I looked down at my notes. His birth date was 1932. He is 78 years old. He had dementia. I walked back into the room. His hands were trembling and desperately trying to put on his shirt. I reached to help. He had no coat and the wind chill factor was in the 30s. I put him in a wheelchair and pushed him out to the waiting room. When I told him he could spend the night there if he behaved himself I thought I was being kind. He assured me he would not be any trouble and clung to the Styrofoam container of food I had given him. It was time for me to leave and I had done all I could do....I had gone the extra mile....I had done my job.

Wasn't I right?

A voice came to me: "As you do unto the least of these”. I looked back at his empty eyes.

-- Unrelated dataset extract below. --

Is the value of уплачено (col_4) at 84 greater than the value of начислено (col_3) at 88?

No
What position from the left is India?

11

I walked over to the phone and called the Salvation Army. Line busy. Again and again I called. I was late getting off. Then I tried The Compassion Center but it was 9 pm and I knew they didn't take anyone after 8. Oh well...and whispered a prayer. Someone answered...the person on the other end knew this fellow. The person on the other end accepted him but how was I going to get him there? The hospital had cut back on paying for cab rides except in extreme situations. It just so happened that the charge nurse agreed and a cab was called.I walked back out to the waiting room. The man was slumped over in his wheelchair still clinging to his food. I gave him the last coat we had in our stash and told him we were getting him a cab to the Center. His eyes were no longer empty.

Back out to the waiting room, I wheeled him over to the door and asked the guard to assist him into the cab whenever it arrived. The demented little old man thanked me over and over. I looked up I saw a woman I had taken care of earlier who had been doing crack cocaine. She was staring at me with tears in her eyes. She said "God bless you". I fought back the tears . After all, I was standing in a packed waiting room and couldn't cry in front of all those people.

Wasn’t I right?

I thanked the woman and dashed back into the department...still fighting back tears.

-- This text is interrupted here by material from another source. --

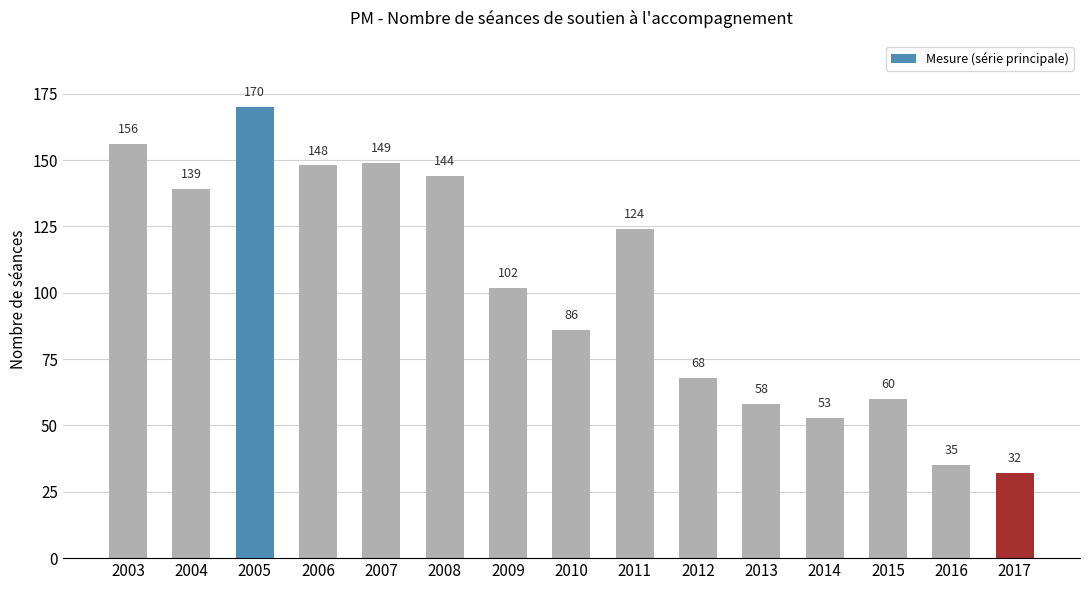

The chart shows a value of 32 at 2017. True or false?

True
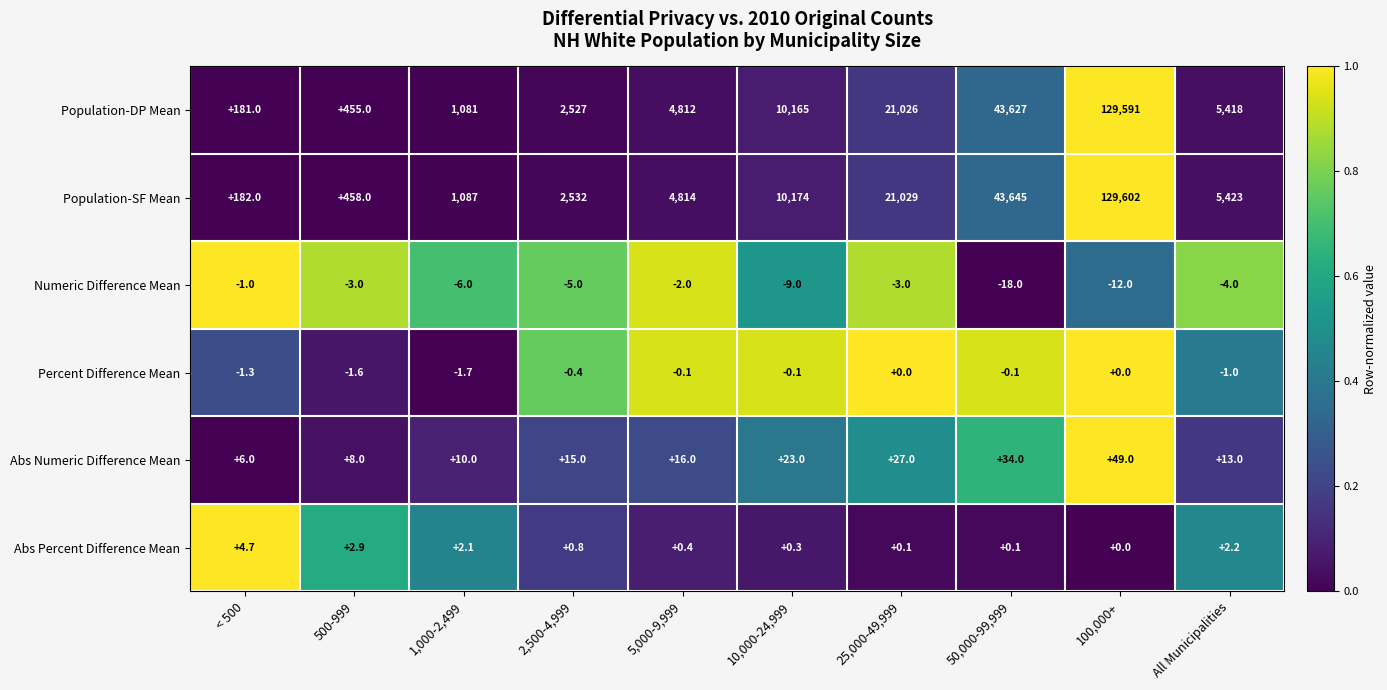

At 500-999, list the series in order from smallest to largest.

Numeric Difference Mean, Percent Difference Mean, Abs Percent Difference Mean, Abs Numeric Difference Mean, Population-DP Mean, Population-SF Mean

Then I felt the conviction of my hardened heart and my prejudices and hung my head in shame. There but for the grace of God go I.

Wasn't I right!

I want to be a part of your world
having you become a part of mine.
Though we don’t see eye to eye
on all that surrounds us-
our ideals in life,
our motives for being,
our reasons for existence,
I want to understand you
even greater
accept you as you are-
with an open eye,
an open heart-
I want
to be your friend.


  1. this is the most heart wrenching / wonderful thing that i have ever read.

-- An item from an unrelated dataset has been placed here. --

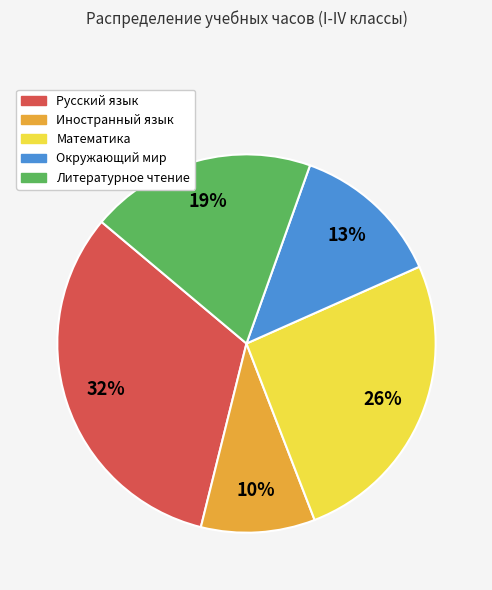

How many slices are in this pie chart?

5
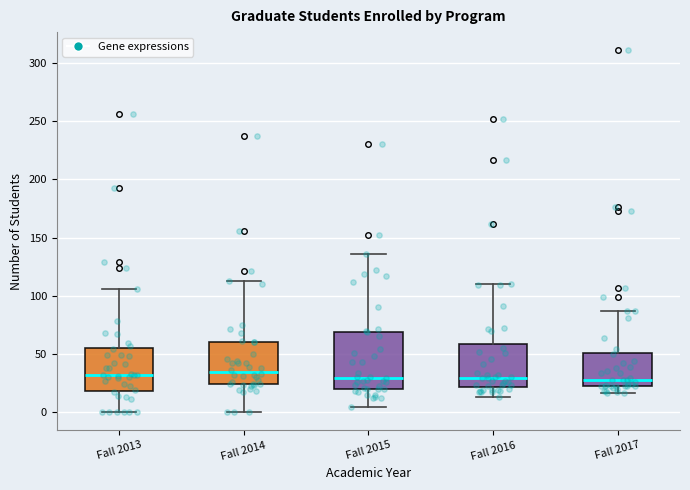

Which box is the tallest, from its lower edge to its upper edge?

Fall 2015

  2. Oh, if we could all do just one simple thing for someone in need... the world would be a different place entirely.

    Love, Love, LOVE your blog. Thanks for your prayers...sending some up for you as well. :-D

  3. oh Ames, I feel your weariness like it were mine. But isn't it? Thank you for the inspiration to be an advocate for the veterans I work with. Thank you for being that person that I look around desperately trying to find among my co-workers. Thank you for reminding me that I can be that person. But for the grace of God go I.